The last of Chelsea’s old guard is set to wave goodbye to Stamford Bridge after John Terry yesterday announced he will leave the club at the end of the season.
Arguably England’s greatest ever centre back and still an excellent representation of how young defenders should aspire to play like on the pitch. Take note, John Stones!
If he is to leave, Chelsea are making a big mistake. They need his experience in and around the squad at this time, whether it be in the changing room, in training or even on the pitch. In such a vital stage of transition for Chelsea and considering the uncertainty surrounding future management, the club cannot afford to lose his services in terms of the help he can offer young defenders coming through the academy.
Everyone associated with football, including Terry himself, knows he is more than capable of being a Premier League player for at least two more seasons, as evidenced by a couple of strong displays recently against Manchester United and Arsenal. It seems unthinkable though that he would play anywhere else.
At the moment, there isn’t a centre back at Guus Hiddink’s disposal that is better than Terry, which makes it all the more confusing as to why the club aren’t doing all they can to keep hold of his technical ability and footballing knowledge.
It is all good bringing in defender Matt Miazga from New York Red Bulls, but who is he going to learn from and take advice from at the club? He is only 20 years old and is stepping into a far more advanced league than the MLS, where he has played up until now.
Periods where managers have looked to move the club on without Terry have failed, with a prime example being Andre Villas Boas.
Experience and quality counts, age does not.
Terry played every minute for Chelsea during their title winning campaign last season and remains a pivotal part of the setup. Letting him go could prove costly with such a lack of experience and maturity throughout the rest of the team.
Controversy has never been too distant where the defender is concerned, but it would be unfair for that to overshadow the fact that he is a Premier League great- whether liked or not.
The loyalty and commitment he has shown to his club on the pitch has been admirable, though West Ham fans may not agree after he left Upton Park to join Chelsea.
His aggression and winning mentality has been at the heart of everything Chelsea have achieved over the past decade or so and is the reason why he more often than not worked so well with manager Jose Mourinho and his matching attitude.
Terry’s Premier League record of 40 goals as a defender will take some beating. If he was in the team and fully fit, the feeling was always that you were in for a tough afternoon- at both ends of the pitch. Always a threat in the air from set pieces and always alive in the penalty area to pounce on failed clearances and rebounds. It was like a striker’s instinct he had in the box and a desire to win that drove him to make the most of the chances that fell to him.
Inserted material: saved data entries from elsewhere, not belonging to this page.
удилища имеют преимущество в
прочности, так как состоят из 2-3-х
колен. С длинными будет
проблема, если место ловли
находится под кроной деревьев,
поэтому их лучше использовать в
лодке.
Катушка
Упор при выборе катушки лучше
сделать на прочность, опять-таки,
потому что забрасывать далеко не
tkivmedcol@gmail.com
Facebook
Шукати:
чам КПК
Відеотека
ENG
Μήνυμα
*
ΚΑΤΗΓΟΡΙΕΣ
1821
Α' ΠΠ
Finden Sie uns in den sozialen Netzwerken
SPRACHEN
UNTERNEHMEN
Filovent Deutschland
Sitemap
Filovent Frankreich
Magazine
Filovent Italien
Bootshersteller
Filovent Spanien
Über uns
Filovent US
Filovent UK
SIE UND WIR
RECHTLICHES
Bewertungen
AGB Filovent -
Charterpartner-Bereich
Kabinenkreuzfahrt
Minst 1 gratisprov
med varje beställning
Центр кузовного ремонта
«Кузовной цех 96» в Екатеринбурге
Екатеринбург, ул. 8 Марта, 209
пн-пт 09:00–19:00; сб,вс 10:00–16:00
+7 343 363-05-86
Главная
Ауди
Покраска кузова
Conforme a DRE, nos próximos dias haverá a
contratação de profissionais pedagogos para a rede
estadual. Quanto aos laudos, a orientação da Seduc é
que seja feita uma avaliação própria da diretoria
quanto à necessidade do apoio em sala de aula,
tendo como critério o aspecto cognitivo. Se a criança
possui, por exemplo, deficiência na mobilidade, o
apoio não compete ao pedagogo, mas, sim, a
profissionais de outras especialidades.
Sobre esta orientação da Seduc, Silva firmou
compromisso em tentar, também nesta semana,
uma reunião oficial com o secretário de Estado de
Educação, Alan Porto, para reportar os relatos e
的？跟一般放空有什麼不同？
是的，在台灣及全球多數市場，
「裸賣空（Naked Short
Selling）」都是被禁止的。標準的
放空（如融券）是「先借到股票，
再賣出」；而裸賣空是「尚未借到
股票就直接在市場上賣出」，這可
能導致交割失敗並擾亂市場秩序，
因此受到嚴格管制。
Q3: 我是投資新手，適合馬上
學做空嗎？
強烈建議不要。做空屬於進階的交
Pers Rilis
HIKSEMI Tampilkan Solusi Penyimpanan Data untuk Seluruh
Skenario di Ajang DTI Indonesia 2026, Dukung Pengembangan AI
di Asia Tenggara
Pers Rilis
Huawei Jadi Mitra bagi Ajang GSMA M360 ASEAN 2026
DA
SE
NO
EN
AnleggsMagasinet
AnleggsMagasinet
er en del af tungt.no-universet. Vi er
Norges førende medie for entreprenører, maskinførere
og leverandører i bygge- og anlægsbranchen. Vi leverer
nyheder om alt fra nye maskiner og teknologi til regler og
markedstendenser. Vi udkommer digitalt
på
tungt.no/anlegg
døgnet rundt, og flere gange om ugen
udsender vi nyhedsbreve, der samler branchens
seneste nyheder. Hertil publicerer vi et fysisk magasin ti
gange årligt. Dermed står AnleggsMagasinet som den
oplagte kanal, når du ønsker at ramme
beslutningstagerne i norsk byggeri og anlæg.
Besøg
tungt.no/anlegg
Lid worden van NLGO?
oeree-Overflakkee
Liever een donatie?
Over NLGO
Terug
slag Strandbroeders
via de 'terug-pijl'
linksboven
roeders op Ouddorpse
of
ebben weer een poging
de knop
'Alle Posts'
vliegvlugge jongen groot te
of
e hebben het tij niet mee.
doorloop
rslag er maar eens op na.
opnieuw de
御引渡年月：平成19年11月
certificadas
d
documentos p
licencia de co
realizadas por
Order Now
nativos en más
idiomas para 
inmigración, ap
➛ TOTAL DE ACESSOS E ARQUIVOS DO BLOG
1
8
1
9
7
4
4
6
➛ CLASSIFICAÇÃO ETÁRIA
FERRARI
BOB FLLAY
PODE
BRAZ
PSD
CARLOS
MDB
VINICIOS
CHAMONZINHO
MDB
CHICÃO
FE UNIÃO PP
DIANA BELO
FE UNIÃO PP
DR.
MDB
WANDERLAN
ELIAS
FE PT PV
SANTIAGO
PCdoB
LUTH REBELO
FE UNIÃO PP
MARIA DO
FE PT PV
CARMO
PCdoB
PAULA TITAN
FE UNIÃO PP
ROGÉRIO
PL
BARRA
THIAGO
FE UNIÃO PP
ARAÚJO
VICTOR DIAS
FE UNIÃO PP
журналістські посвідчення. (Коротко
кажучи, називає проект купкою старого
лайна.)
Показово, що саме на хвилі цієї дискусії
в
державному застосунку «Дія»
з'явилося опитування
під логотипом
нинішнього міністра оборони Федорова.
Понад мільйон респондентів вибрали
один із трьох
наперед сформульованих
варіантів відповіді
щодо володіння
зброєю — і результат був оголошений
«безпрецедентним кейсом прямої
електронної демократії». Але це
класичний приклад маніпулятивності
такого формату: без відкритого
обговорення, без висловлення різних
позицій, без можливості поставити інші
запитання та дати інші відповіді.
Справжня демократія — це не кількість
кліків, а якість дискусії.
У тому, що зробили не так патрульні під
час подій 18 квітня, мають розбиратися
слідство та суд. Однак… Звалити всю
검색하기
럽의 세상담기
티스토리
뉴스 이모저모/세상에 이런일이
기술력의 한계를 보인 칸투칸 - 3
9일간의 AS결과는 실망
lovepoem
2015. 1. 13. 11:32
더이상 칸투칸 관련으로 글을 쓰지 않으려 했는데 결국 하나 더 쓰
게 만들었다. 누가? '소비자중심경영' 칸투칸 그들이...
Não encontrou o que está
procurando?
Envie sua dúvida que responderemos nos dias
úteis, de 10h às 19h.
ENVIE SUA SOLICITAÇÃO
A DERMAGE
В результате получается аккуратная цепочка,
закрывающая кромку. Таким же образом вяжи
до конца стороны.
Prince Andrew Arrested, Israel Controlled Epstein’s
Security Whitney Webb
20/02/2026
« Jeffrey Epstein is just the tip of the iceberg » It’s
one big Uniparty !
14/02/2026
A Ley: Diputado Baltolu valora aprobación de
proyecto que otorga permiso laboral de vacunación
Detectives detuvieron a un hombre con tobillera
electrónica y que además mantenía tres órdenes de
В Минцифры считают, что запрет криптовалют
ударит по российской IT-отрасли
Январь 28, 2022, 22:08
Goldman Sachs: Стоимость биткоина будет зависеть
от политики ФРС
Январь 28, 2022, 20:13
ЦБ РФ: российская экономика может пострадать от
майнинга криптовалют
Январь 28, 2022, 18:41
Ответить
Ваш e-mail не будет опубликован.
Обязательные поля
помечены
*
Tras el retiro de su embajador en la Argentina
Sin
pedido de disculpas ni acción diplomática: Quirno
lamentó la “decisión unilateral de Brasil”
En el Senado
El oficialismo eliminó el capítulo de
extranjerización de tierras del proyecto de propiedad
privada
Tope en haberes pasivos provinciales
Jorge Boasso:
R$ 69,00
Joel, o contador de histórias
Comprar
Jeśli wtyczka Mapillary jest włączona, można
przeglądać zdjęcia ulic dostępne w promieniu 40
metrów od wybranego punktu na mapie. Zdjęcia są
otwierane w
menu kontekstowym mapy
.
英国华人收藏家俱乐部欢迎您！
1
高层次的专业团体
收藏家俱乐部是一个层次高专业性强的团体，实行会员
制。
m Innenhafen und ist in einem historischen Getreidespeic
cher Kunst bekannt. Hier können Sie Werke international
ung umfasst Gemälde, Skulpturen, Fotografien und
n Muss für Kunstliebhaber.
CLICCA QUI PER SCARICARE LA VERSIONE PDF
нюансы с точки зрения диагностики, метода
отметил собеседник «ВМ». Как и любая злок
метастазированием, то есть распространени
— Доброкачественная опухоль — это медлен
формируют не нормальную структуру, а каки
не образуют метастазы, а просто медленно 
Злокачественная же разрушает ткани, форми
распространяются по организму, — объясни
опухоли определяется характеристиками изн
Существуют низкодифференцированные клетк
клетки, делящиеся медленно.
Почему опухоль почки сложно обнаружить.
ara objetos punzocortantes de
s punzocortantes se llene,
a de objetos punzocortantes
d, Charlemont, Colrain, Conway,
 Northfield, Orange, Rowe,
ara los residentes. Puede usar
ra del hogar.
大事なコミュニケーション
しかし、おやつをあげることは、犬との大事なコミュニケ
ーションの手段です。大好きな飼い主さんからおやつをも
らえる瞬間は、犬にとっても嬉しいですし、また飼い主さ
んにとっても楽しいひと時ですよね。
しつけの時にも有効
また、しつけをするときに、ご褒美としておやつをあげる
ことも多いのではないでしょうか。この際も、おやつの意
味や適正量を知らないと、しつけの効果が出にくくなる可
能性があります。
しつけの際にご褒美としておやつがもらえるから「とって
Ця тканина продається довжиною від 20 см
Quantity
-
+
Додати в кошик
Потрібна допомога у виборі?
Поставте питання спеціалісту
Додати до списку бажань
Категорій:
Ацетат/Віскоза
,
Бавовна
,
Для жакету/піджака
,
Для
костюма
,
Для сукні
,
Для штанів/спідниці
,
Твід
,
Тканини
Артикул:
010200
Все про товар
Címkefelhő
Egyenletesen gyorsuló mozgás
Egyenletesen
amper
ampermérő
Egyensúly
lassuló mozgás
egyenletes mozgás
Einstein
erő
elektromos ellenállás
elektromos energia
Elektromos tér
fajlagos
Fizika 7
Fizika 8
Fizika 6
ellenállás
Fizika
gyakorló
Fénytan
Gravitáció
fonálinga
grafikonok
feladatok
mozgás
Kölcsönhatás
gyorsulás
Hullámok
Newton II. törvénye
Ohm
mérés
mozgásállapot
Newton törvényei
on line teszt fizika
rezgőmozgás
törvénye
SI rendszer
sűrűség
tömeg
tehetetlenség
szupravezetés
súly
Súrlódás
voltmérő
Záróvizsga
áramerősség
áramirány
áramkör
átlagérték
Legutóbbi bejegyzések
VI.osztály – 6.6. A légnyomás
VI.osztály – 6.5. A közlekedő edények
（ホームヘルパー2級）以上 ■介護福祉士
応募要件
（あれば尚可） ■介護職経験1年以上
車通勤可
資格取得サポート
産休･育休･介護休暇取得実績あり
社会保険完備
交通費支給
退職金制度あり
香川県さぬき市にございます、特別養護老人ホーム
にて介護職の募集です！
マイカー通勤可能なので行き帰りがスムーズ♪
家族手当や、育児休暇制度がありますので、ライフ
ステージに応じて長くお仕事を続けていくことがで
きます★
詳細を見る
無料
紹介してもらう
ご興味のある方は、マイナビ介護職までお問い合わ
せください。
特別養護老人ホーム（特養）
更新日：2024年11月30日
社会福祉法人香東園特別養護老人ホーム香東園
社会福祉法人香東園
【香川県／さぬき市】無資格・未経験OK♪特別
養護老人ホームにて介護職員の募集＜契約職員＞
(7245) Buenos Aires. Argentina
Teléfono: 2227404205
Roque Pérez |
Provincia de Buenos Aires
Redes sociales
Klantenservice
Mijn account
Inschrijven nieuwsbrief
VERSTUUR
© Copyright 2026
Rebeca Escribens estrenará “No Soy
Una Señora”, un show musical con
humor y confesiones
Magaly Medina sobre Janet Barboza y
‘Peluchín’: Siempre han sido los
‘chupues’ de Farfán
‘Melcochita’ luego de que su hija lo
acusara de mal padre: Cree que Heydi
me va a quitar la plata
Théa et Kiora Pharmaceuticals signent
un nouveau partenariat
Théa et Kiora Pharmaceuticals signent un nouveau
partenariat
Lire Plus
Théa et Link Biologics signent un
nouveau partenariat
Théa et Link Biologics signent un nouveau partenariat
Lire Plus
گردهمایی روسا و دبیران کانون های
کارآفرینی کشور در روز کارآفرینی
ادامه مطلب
Forget his decline this season, he was been the standout Premier League defender for as long as many can remember. There are not many better at defending their near post than Terry, nor are there many with better positional understanding. The top Premier League attacking talents over the years will be wondering just how he so often managed to get the better of them.
The reason being is that he was so good at not putting himself in a position where his lack of pace or agility could be exposed, ensuring he dictated the movement of his opponent rather than the other way around. It is very rare that you would see a team get in behind him with ease and you could bet on him winning ninety percent of the aerial duals he went up for.
The absence of a long term and reliable defensive partner speaks volumes with regards to how important he was. He didn’t have the understanding that Rio Ferdinand and Nemanja Vidic had at Manchester United for periods, however was just as effective on his own most of the time.
He defines solid and stands as the last old fashioned centre half in England’s top tier- no nonsense, tough tackling and intimidating. As an attacker, you could expect no time on the ball if he was marking you. A real nightmare to play against in terms of his work rate and physicality. I speak in past tense, even though he still has a big job to do for his team between now and the end of the season.
Not only has he been a tough and trustworthy defender throughout his career, he has also displayed the way a defender must use the ball at his feet. He has proven he can make long range passes and accurate forward passes through the midfield and has refrained from putting his side in danger when doing so. He never takes too many touches and knows his first job is to clear the ball, which is what the supposed new breed of defenders have to learn.
Everybody wants to be a Gerard Pique. Unless you play for Barcelona where you rarely have to defend like Pique, clearing the ball is your first job. John Terry is a great example of what the likes of John Stones and Chris Smalling must replicate which, again, is why it is so important Chelsea keep him to set the next ‘John Terry’ on the right path.
One of Roman Abramovich’s cheapest but most prized assets at Chelsea. Terry helped his side to the FA Cup crown in 2000 and was named UEFA Defender of the year in 2005, 2008 and 2009 before going on to complete a league and FA Cup double in 2010 and leading his side to Champions League glory against Bayern Munich in 2012.
Chelsea fans will be sad to see the back of him.